A renda no estádio, sem contar
o apurado nos vários postos de venda espalhados pela cidade foi de 25 milhões e 500 mil cruzeiros –
naquele tempo não se divulgava o público. Na arbitragem, um trio peruano
formado por Alberto Tejada, no apito, Arturo Jamasak e Carlos Rivero. O gol foi
do volante Gojoba, aos 40 minutos do segundo tempo.
A sensacional vitória contada pelo Diario de Pernambuco |
Pernambuco alinhou Dudinha
(Central); Gena (Náutico), Alemão (Sport), Baixa (Sport) e Jório (Santa Cruz) –
depois Toinho (Náutico); Gojoba (Sport) e Ivan (Náutico); Nado (Náutico), Bita (Náutico), Nunes, também
chamado de Pelezinho (Sport) – depois Nino (Náutico) e Lala.(Náutico). Técnico,
Antoninho (Náutico).
Dirigida pelo consagrado
Helmut Schoen, a Alemanha Ocidental alinhou: Mangletz; Piontec, Novah, Steenman
(Lorentz) e Seiiofez; Weeb e Steenman (Lorentz) e Seiiofez; Weeb e Kueppers;
Theelen (Libuda), Kramel, Kodekamp e Heiss.

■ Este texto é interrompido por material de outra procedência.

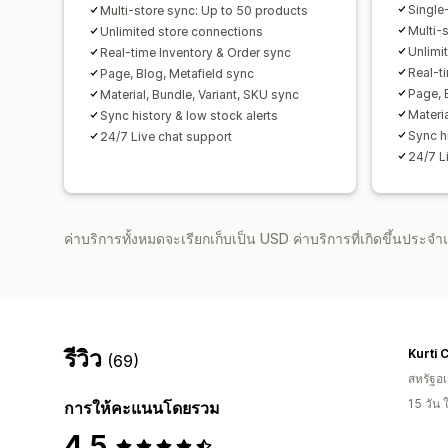
Single
Multi-store sync: Up to 50 products
Multi-
Unlimited store connections
Unlimi
Real-time Inventory & Order sync
Real-t
Page, Blog, Metafield sync
Page, 
Material, Bundle, Variant, SKU sync
Materia
Sync history & low stock alerts
Sync h
24/7 Live chat support
24/7 L
ค่าบริการทั้งหมดจะเรียกเก็บเป็น USD ค่าบริการที่เกิดขึ้นประ
รีวิว
Kurti 
(69)
สหรัฐอเ
15 วัน
การให้คะแนนโดยรวม
4.5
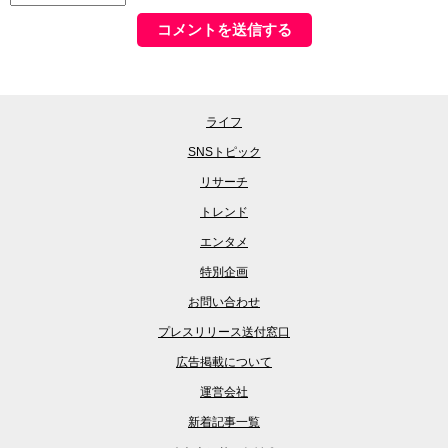
ライフ
SNSトピック
リサーチ
トレンド
エンタメ
特別企画
お問い合わせ
プレスリリース送付窓口
広告掲載について
運営会社
新着記事一覧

Surgiu uma polêmica após o
técnico alemão fazer uma comparação entre Garrincha e o ponta-direita Nado. “Nado
é melhor do que Garrincha” foi a frase que chegou aos ouvidos dos jornalistas
pronunciada pelo intérprete, funcionário do Consulado Alemão no Recife. Para os
jornalistas sudestinos, Helmut Schoen queria dizer que Nado estava melhor do
que Garrincha. Infelizmente, este já em fim de carreira já não seria o mesmo no
fiasco brasileiro na Copa do Mundo.
Alemão, Dudinha, Baixa, Jório, Gojoba, e Gena; agachados, Nado, Bita, Nunes, também chamado de Pelezinho, Ivan e Lala |
TIRAGOSTO NO RITUAL
Na época de Duque, o famoso
Pai Edu era sempre chamado pelo técnico para dar uns banhos de arruda, sal
grosso etc. no time. As sessões realizavam-se na concentração da Rua Santo
Elias. Não faltava uma garrafa de aguardente, com o técnico e cada jogador sendo
obrigado a tomar um gole, reverenciando Zé Pilintra, entidade importante no
ritual dirigido por Edu.
– Havia jogador que passava
pela cozinha e vinha de lá com um pedaço de carne escondido para usar como
tira-gosto – recorda o capitão do Hexa, que fixou raízes no
Recife, de onde não saiu mais. Depois do futebol passou a exercer, com sucesso,
a profissão de odontólogo. Chegou a ser presidente do Náutico, por acaso. Era
vice. E o titular Marcos Freitas adoeceu. Não era sua praia e terminou
renunciando. Antes participou dos primeiros passos dados para a implantação do
Centro de Treinamento Wilson Campos.